-- Input data follows --

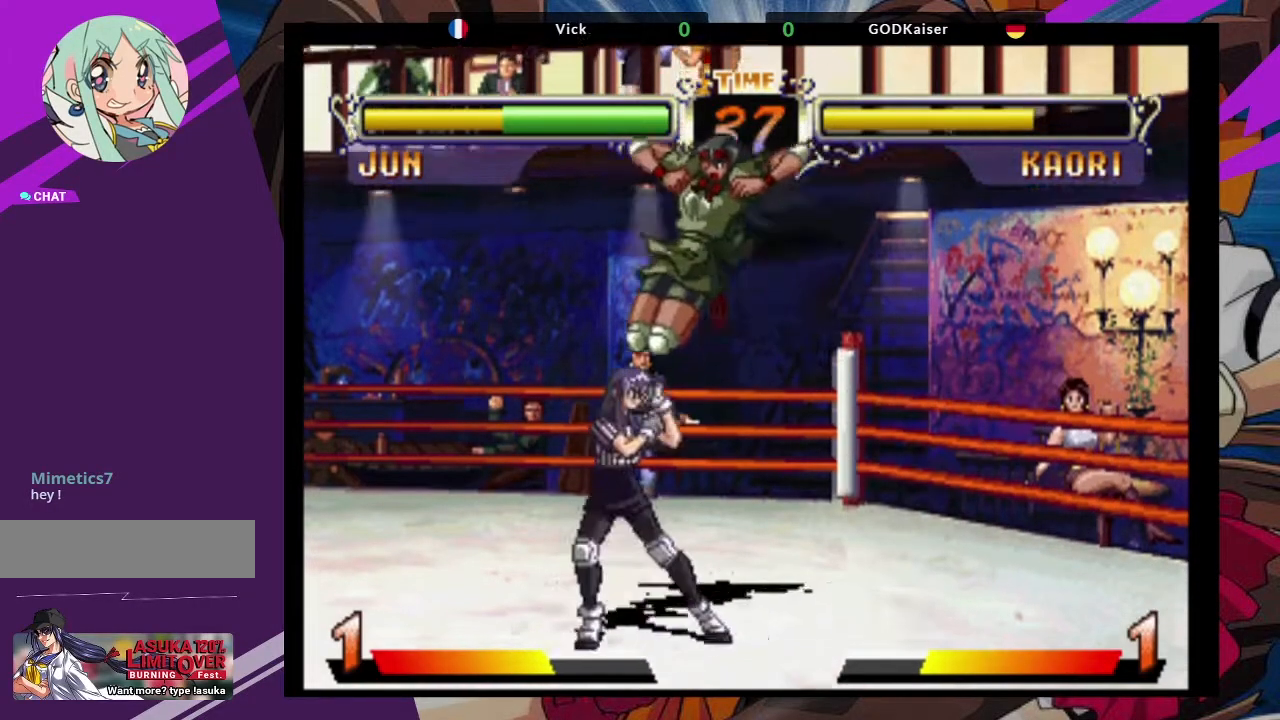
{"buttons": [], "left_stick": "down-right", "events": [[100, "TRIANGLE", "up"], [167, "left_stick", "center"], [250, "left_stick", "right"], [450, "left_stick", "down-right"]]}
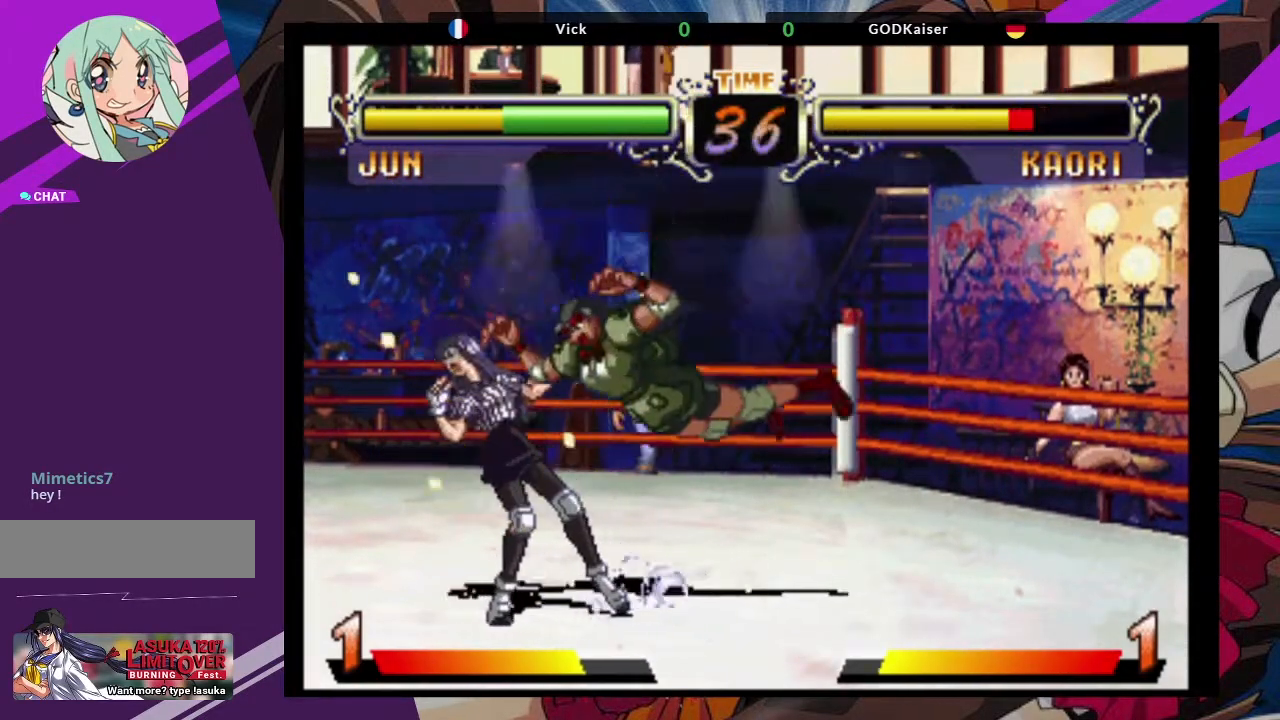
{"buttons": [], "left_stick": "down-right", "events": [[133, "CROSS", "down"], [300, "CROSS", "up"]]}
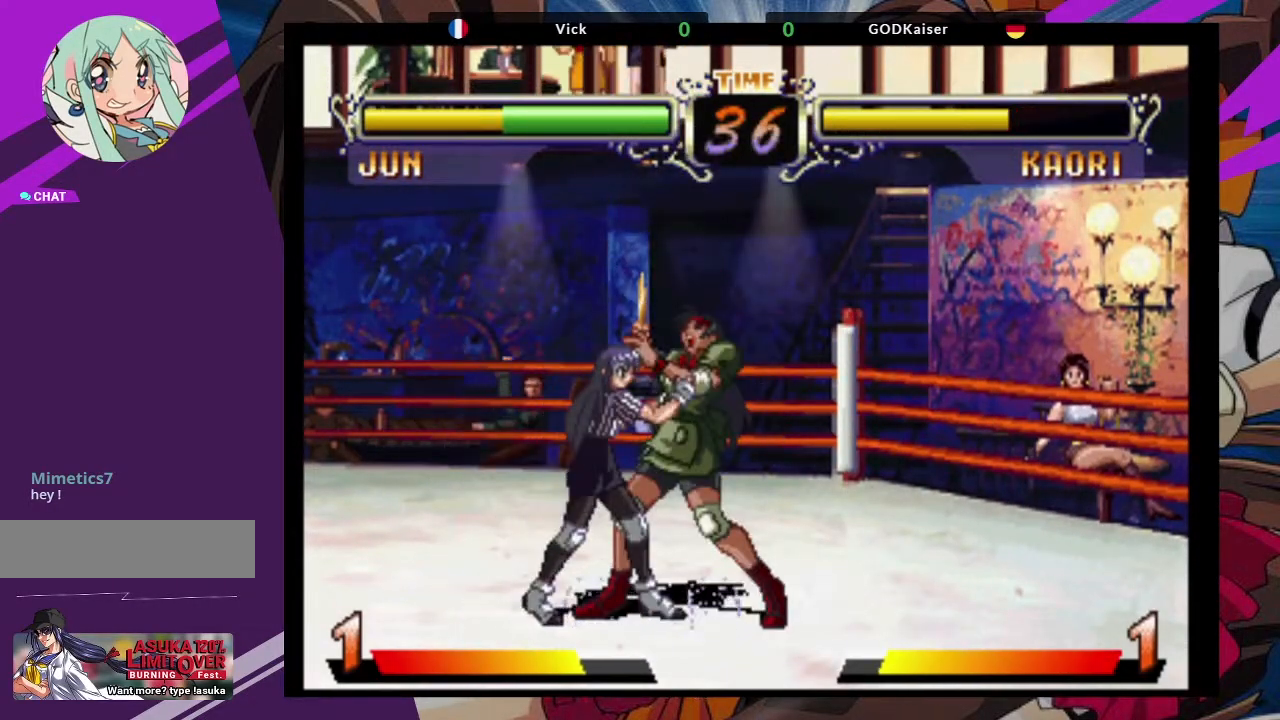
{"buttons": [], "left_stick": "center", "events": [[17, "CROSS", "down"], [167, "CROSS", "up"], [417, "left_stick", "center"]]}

-- Input data concluded --

> _Task goal_
Check every line of the data and give the number of them that hold the string "CROSS", with no other words.

> _Task solution_
2